Extract, from the records beneath this instruction, each line that contains the word "phone".

Top of DATASET EXTRACT

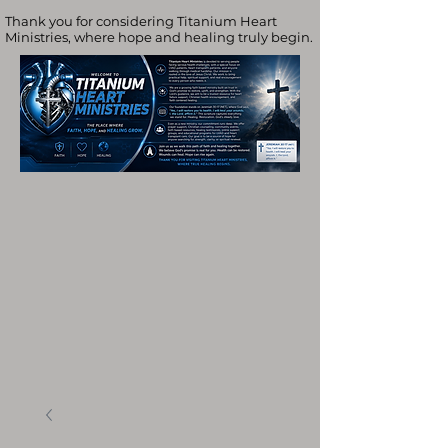
Thank you for considering Titanium Heart
Ministries, where hope and healing truly begin.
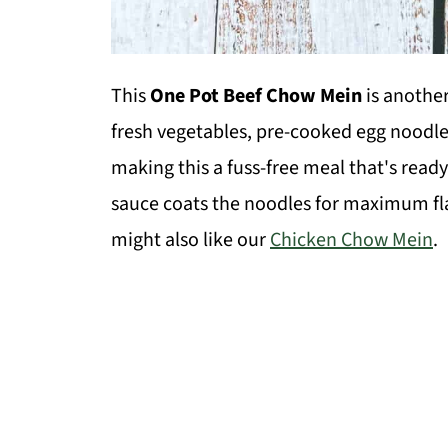
This
One Pot Beef Chow Mein
is anothe
fresh vegetables, pre-cooked egg noodle
making this a fuss-free meal that's read
sauce coats the noodles for maximum flav
might also like our
Chicken Chow Mein
.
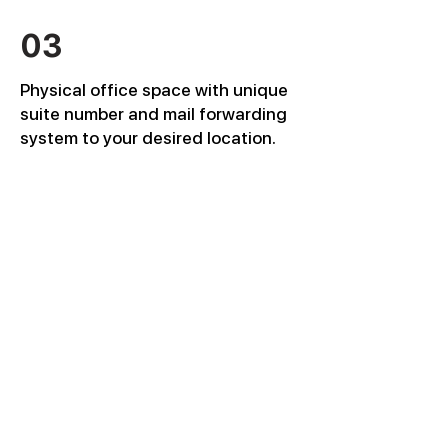
03
Physical office space with unique
suite number and mail forwarding
system to your desired location.
04
Corporate email, corporate phone
directory, domain name, Metrofax,
FedEx mailing account, DocuSign
account, corporate social media
pages set up.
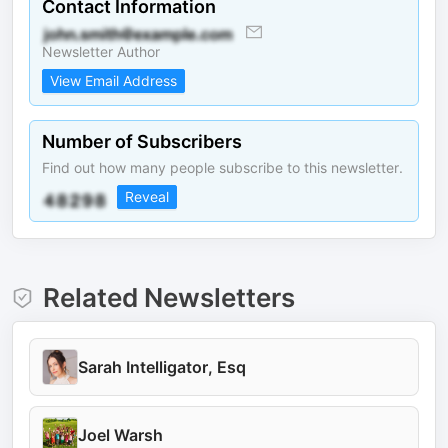
Contact Information
Newsletter Author
View Email Address
Number of Subscribers
Find out how many people subscribe to this newsletter.
Reveal
Related Newsletters
Sarah Intelligator, Esq
Joel Warsh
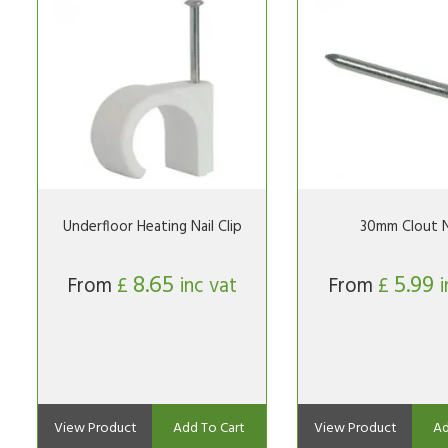
Underfloor Heating Nail Clip
30mm Clout N
8.65
5.99
From
£
inc vat
From
£
i
View Product
Add To Cart
View Product
Ad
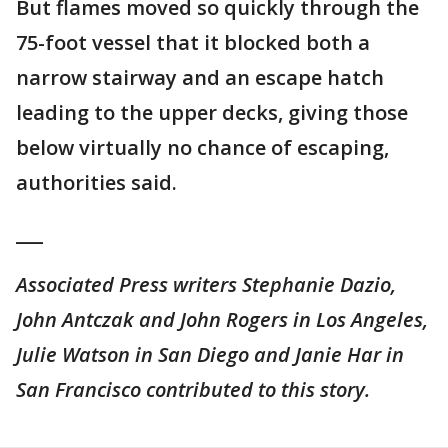
But flames moved so quickly through the
75-foot vessel that it blocked both a
narrow stairway and an escape hatch
leading to the upper decks, giving those
below virtually no chance of escaping,
authorities said.
___
Associated Press writers Stephanie Dazio,
John Antczak and John Rogers in Los Angeles,
Julie Watson in San Diego and Janie Har in
San Francisco contributed to this story.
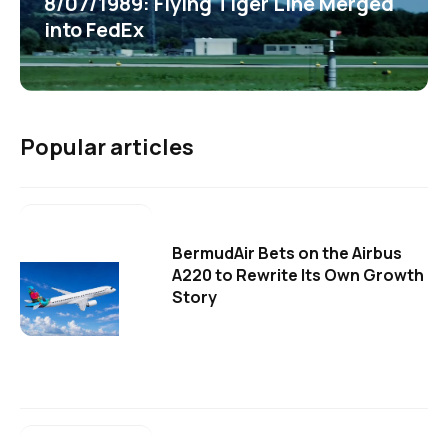
8/07/1989: Flying Tiger Line Merged
into FedEx
Popular articles
BermudAir Bets on the Airbus
A220 to Rewrite Its Own Growth
Story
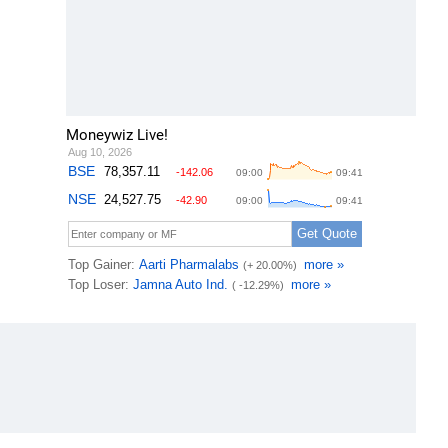
Moneywiz Live!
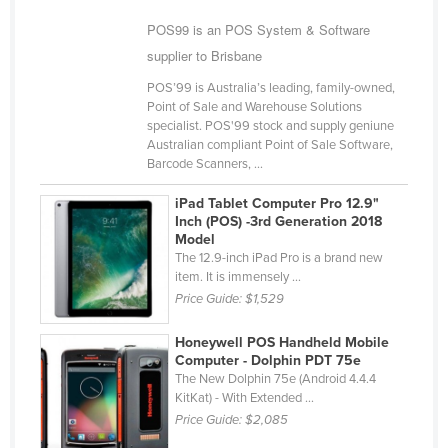
Cyprus
POS99 is an POS System & Software
Czechia
supplier to Brisbane
Denmark
POS’99 is Australia’s leading, family-owned,
Point of Sale and Warehouse Solutions
Djibouti
specialist. POS'99 stock and supply geniune
Australian compliant Point of Sale Software,
Dominica
Barcode Scanners, ...
Dominican Republic
iPad Tablet Computer Pro 12.9"
Ecuador
Inch (POS) -3rd Generation 2018
Model
Egypt
The 12.9-inch iPad Pro is a brand new
El Salvador
item. It is immensely ...
Price Guide:
$1,529
Equatorial Guinea
Eritrea
Honeywell POS Handheld Mobile
Computer - Dolphin PDT 75e
Estonia
The New Dolphin 75e (Android 4.4.4
KitKat) - With Extended ...
Ethiopia
Price Guide:
$2,085
Fiji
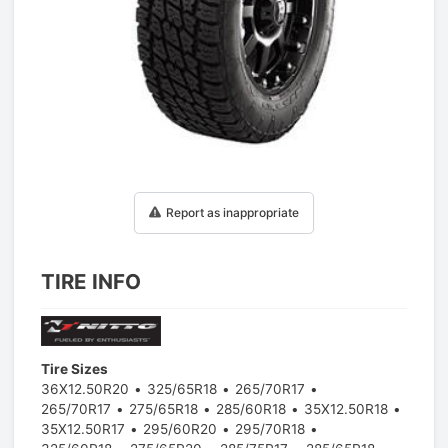
1
/
1
Report as inappropriate
TIRE INFO
Tire Sizes
36X12.50R20
325/65R18
265/70R17
265/70R17
275/65R18
285/60R18
35X12.50R18
35X12.50R17
295/60R20
295/70R18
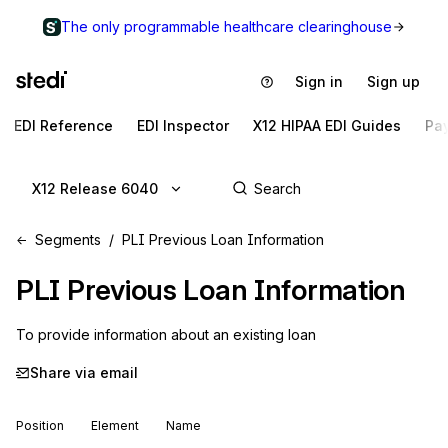
The only programmable healthcare clearinghouse
Sign in
Sign up
EDI Reference
EDI Inspector
X12 HIPAA EDI Guides
Pa
X12 Release 6040
Segments
PLI Previous Loan Information
PLI
Previous Loan Information
To provide information about an existing loan
Share via email
Position
Element
Name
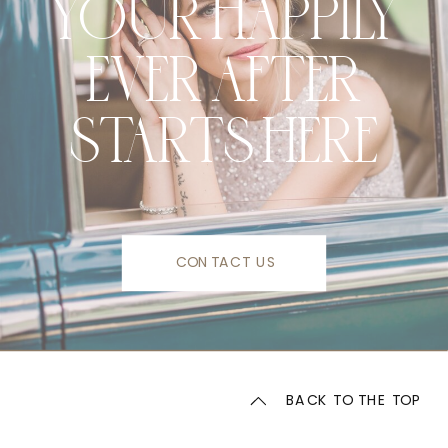
YOUR HAPPILY
EVER AFTER
STARTS HERE
CONTACT US
BACK TO THE TOP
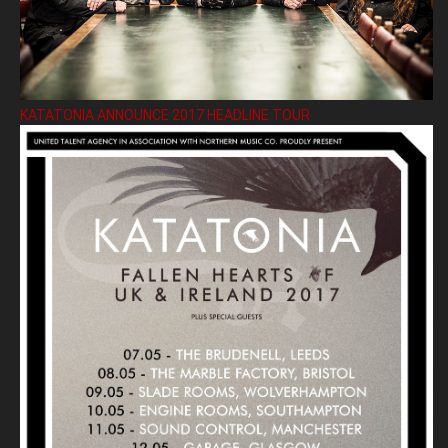
KATATONIA ANNOUNCE 2017 HEADLINE TOUR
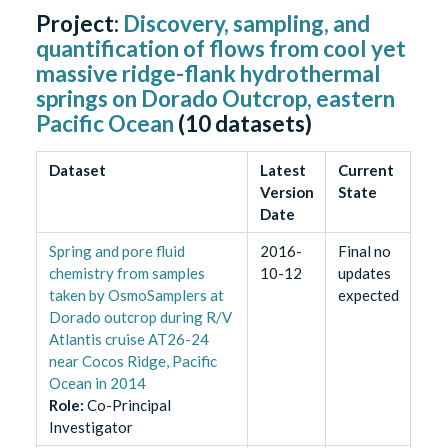
Project:
Discovery, sampling, and
quantification of flows from cool yet
massive ridge-flank hydrothermal
springs on Dorado Outcrop, eastern
Pacific Ocean
(
10
datasets)
Dataset
Latest
Current
Version
State
Date
Spring and pore fluid
2016-
Final no
chemistry from samples
10-12
updates
taken by OsmoSamplers at
expected
Dorado outcrop during R/V
Atlantis cruise AT26-24
near Cocos Ridge, Pacific
Ocean in 2014
Role
:
Co-Principal
Investigator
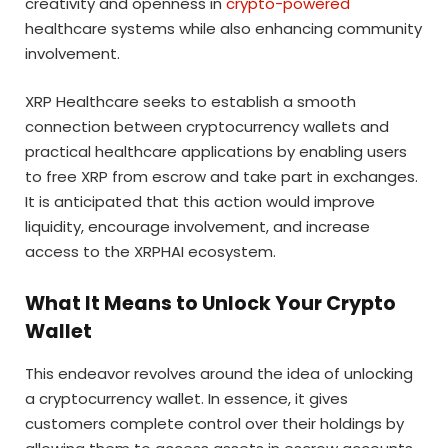
creativity and openness in
crypto-powered
healthcare systems while also enhancing community
involvement.
XRP Healthcare seeks to establish a smooth
connection between cryptocurrency wallets and
practical healthcare applications by enabling users
to free XRP from escrow and take part in exchanges.
It is anticipated that this action would improve
liquidity, encourage involvement, and increase
access to the XRPHAI ecosystem.
What It Means to Unlock Your Crypto
Wallet
This endeavor revolves around the idea of unlocking
a cryptocurrency wallet. In essence, it gives
customers complete control over their holdings by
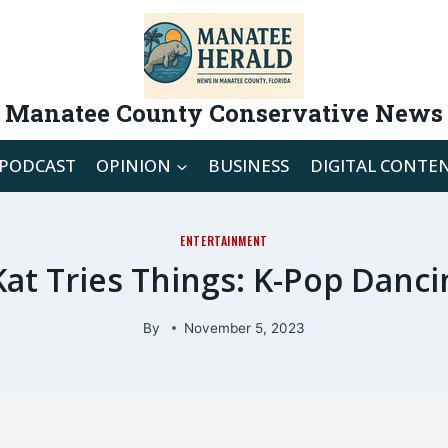
Manatee County Conservative News
PODCAST
OPINION
BUSINESS
DIGITAL CONTE
ENTERTAINMENT
Kat Tries Things: K-Pop Danci
By
November 5, 2023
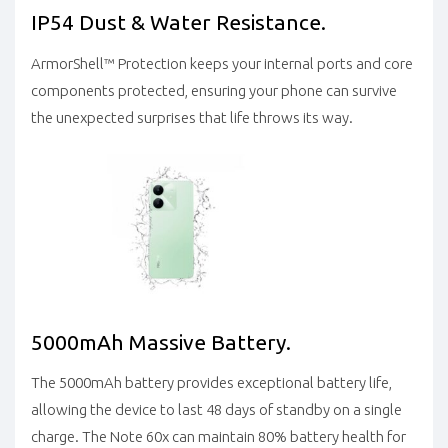
IP54 Dust & Water Resistance.
ArmorShell™ Protection keeps your internal ports and core
components protected, ensuring your phone can survive
the unexpected surprises that life throws its way.
5000mAh Massive Battery.
The 5000mAh battery provides exceptional battery life,
allowing the device to last 48 days of standby on a single
charge. The Note 60x can maintain 80% battery health for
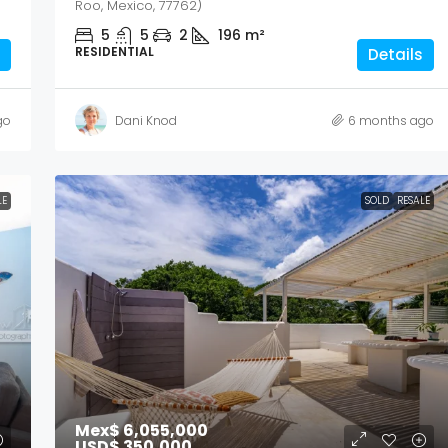
Roo, Mexico, 77762)
5
5
2
196
m²
RESIDENTIAL
Details
go
Dani Knod
6 months ago
LE
SOLD
RESALE
Mex$ 6,055,000
USD$ 350,000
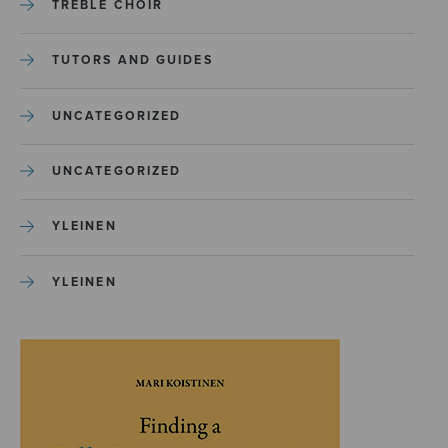
TREBLE CHOIR
TUTORS AND GUIDES
UNCATEGORIZED
UNCATEGORIZED
YLEINEN
YLEINEN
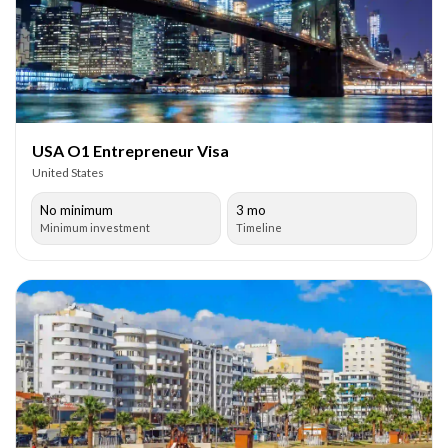
USA O1 Entrepreneur Visa
United States
No minimum
3 mo
Minimum investment
Timeline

Bottom of DATASET EXTRACT

• [EXERCISE ANSWER]
Corporate email, corporate phone
components protected, ensuring your phone can survive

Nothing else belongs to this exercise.